+++ Records supplied +++

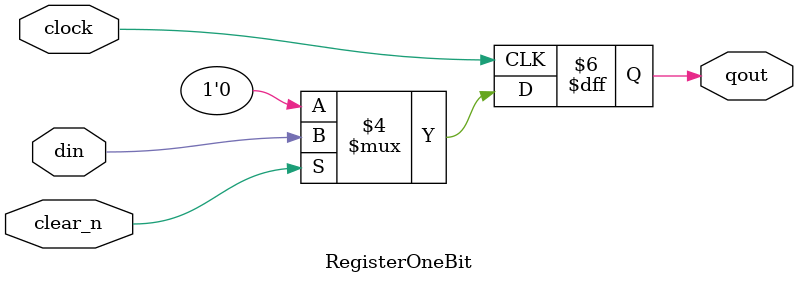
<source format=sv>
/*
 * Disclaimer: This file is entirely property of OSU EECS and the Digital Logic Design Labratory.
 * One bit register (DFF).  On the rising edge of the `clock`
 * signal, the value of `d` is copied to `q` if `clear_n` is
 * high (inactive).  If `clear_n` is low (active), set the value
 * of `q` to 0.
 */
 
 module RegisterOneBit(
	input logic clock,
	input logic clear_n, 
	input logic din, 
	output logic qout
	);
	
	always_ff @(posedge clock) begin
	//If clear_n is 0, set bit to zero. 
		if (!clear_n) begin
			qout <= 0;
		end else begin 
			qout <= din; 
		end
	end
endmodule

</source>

+++
+++ Records supplied +++

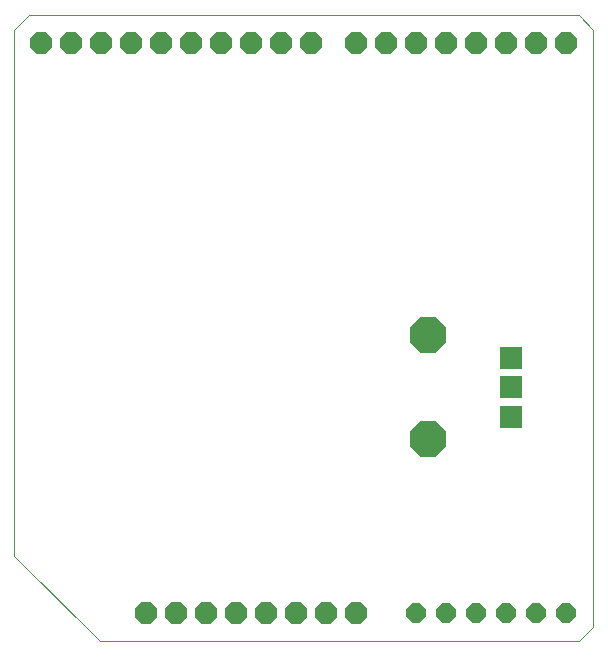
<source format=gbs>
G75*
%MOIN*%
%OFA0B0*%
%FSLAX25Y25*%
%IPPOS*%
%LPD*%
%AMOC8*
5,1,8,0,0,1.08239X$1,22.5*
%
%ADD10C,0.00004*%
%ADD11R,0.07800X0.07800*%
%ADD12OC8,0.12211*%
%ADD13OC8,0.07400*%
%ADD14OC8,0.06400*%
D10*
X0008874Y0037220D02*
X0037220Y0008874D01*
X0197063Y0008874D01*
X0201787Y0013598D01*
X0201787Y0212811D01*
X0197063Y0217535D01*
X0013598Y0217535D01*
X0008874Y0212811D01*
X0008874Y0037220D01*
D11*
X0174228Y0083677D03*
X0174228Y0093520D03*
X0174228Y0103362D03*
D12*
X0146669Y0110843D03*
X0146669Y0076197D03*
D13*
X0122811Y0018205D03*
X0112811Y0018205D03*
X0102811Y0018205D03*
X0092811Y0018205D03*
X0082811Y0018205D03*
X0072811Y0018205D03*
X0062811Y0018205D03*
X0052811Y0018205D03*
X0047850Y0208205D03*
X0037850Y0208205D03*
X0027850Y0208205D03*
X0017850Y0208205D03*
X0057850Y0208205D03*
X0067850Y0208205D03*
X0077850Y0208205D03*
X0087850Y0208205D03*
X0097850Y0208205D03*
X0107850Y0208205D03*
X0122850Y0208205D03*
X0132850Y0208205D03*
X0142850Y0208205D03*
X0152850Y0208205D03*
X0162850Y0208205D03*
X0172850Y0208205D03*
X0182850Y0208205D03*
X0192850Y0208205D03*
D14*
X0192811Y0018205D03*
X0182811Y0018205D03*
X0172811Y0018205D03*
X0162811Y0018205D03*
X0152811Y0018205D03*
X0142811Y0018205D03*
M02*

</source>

+++
+++ Records supplied +++

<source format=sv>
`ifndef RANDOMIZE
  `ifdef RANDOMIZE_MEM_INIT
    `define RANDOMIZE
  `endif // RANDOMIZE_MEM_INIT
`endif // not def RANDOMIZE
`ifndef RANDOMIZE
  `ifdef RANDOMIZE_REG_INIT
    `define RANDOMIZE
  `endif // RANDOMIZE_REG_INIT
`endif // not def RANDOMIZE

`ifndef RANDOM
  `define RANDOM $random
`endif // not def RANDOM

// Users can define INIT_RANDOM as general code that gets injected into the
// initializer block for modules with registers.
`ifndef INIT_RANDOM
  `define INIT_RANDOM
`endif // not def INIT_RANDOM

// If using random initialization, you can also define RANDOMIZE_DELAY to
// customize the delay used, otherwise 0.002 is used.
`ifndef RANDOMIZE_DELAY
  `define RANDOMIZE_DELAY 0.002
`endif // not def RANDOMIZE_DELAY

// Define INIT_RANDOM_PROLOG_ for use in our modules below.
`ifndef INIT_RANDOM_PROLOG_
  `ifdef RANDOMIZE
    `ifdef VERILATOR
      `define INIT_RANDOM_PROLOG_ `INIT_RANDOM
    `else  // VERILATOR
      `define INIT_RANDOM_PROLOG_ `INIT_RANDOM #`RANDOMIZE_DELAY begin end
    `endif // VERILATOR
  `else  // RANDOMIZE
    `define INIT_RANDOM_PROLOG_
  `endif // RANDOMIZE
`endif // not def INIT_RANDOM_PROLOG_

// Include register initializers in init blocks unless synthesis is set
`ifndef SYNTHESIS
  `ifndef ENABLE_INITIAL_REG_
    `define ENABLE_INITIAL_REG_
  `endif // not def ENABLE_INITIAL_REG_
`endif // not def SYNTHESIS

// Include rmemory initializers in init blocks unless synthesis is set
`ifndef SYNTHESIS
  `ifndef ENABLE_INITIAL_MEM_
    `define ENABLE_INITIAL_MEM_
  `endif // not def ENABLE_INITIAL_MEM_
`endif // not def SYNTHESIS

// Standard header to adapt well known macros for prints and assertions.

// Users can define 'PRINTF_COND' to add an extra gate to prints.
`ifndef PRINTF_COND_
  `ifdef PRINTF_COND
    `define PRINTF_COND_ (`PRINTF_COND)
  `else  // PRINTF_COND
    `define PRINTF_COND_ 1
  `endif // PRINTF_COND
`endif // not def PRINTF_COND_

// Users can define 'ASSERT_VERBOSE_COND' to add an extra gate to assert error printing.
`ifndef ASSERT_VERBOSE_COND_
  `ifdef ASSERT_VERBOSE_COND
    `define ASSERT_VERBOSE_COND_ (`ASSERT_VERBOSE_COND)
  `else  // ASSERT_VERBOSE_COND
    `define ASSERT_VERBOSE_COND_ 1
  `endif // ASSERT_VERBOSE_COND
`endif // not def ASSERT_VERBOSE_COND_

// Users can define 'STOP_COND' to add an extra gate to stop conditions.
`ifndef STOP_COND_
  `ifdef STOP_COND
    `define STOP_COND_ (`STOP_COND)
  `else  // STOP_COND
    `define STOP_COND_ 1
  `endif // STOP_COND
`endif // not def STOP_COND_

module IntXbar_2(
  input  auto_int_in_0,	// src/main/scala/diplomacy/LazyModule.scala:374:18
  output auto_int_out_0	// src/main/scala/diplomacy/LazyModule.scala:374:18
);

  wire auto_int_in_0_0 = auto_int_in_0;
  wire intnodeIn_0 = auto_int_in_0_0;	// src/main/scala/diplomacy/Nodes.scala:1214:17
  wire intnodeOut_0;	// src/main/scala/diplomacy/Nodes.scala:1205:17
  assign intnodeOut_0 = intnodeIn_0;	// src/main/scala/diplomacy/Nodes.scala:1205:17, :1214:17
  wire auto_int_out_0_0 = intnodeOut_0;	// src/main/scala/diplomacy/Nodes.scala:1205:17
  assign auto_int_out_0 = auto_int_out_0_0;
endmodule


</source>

+++

Within the entries, find all lines holding "LazyModule" and copy each one.

  input  auto_int_in_0,	// src/main/scala/diplomacy/LazyModule.scala:374:18
  output auto_int_out_0	// src/main/scala/diplomacy/LazyModule.scala:374:18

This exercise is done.